FAI Conference Honors AmericansIn recent skydiving news, the 109th FAI Conference held last month in Rotterdam, Amsterdam, honored two American sportsmen for their accomplishments.

You just can’t keep a good man down.

Jarrett Martin received the Breitling Youngster Award for “his active participation in national and international parachuting competitions which set a new standard for what young athletes with physical disabilities can do in air sports.” This award is given to outstanding athletes under 26.

The 24-year-old Martin sustained severe injuries while paragliding in 2009.  Determined to fight back, the 18-year-old set a goal to return to air sports.  In just six months  he was back in the air, parachuting in his wheelchair.  In 2011, he competed for the US National Parachuting Championship.  In 2014, as a member of the US Parachute team, he competed in the FAI World Championship, the only skydiver to ever compete in a wheelchair.  He also participated in the 2014 International Parachute Championship and the 2015 Dolomite Cup held in Italy.

Born in Seattle, Washington, Martin stated he is a third generation skydiver.  He called the 2013 Dubai Championship his greatest moment. That isn’t surprising, since he now works in Dubai as an air sport promoter.  He loves being able to skydive anytime he wants to!

He’s out of this world!

Engineer and sportsman Alan Eustace received the Breitling Milestone Trophy for his “development of a self-contained flight system for manned stratospheric exploration and advancing space crew egress systems, setting three FAI absolute world records in the process.”

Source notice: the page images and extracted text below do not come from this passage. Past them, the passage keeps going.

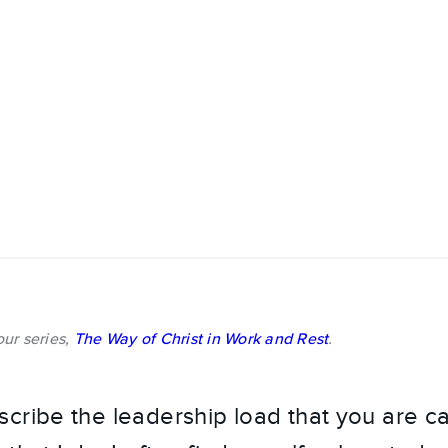
 our series,
The Way of Christ in Work and Rest
.
cribe the leadership load that you are ca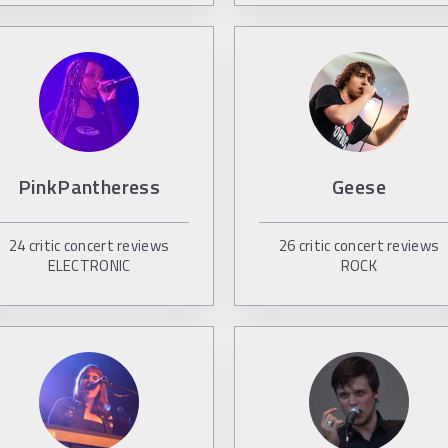
PinkPantheress
Geese
24
critic concert reviews
26
critic concert reviews
ELECTRONIC
ROCK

Eustace, who’s made many stratosphere jumps, has long wanted something lighter-weight and easier to use for these jumps, so he invented it.  Testing it out he broke several records including one for altitude and another for speed of fall.  He fell an incredible 41,422 meters at a rate up to 1,320 km/h!  His invention offers many benefits to all those involved in astronautic and aeronautic work.

Now that he has made life easier and safer for many others, what is Eustace up to?  He’s learning the art and sport of paragliding and hang gliding!